Cyberattacks can happen anywhere and at any time. IBM Security recently made a giant leap toward leveling the playing field with its new Cyber Tactical Operations Center (C-TOC), a fully mobile cyberthreat training simulator modeled after the tactical and incident command centers used by the military and first responders.
On today’s podcast, IBM X-Force Threat Intelligence Global Partner and Director Wendi Whitmore details the critical roles of the C-TOC and IBM X-Force Incident Response and Intelligence Services (IRIS) in helping companies improve incident response (IR) and remediation.
Improving Network and Endpoint Security on the Road
As Whitmore notes, X-Force IRIS drives improved network security by combining large-volume attack analysis with technical deep-dives to discover who’s responsible for an incident and what specific actions they’ve taken to compromise security controls. IBM Command Centers in Cambridge, Massachusetts, and Atlanta, Georgia, as well as the new mobile C-TOC, offer a fully immersive way to get all stakeholders involved in the IR process.
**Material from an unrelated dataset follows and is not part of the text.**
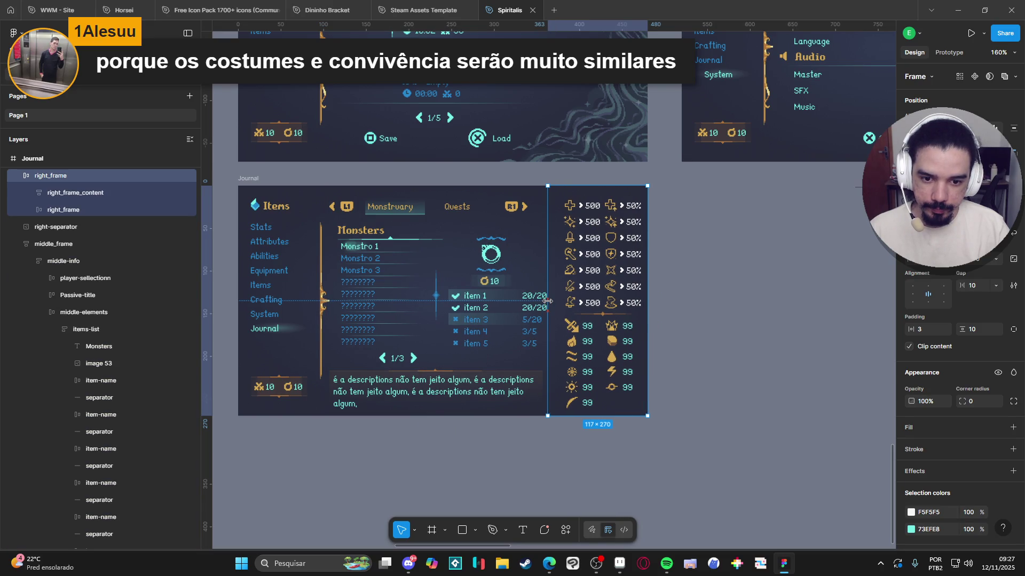
left_click(475, 304)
For example, what happens if your CEO is contacted by journalists after a cyberattack? What do legal teams need to know about cyberthreat response? These aren’t idle questions: X-Force IRIS data makes it clear that organizations now face more threats at higher volumes than ever before, and must be prepared to detect these threats across endpoints and networks. And the challenges don’t stop there. Organizations must also stand ready for public response — and public perception — around cyberthreat incidents.
Stay One Step Ahead of Attackers With Cyberthreat Training
Whitmore’s best advice for organizations is to make sure you’ve got an IR plan in place — 50 percent of companies still don’t — and to test that plan on a set schedule. It’s important to test your response plan regularly because you’ll often discover something new each time, such as a vulnerability you hadn’t noticed, a piece of technology that opens potential network gaps or user behavior that puts critical data at risk.
Whitmore also advocates for retainers. Instead of consulting experts after a cyberattack occurs — when the world is watching — information security retainers can provide on-demand advice to help mitigate incident impact or entirely avoid potential threats.
The bottom line is that incident response is becoming more critical than ever, especially with the public keeping an eye on companies as they look to mitigate damage and identify attackers. Cyberthreat training and expert analysis can provide the ideal ground to help IT professionals and C-suite executives alike stay one step ahead of threat actors.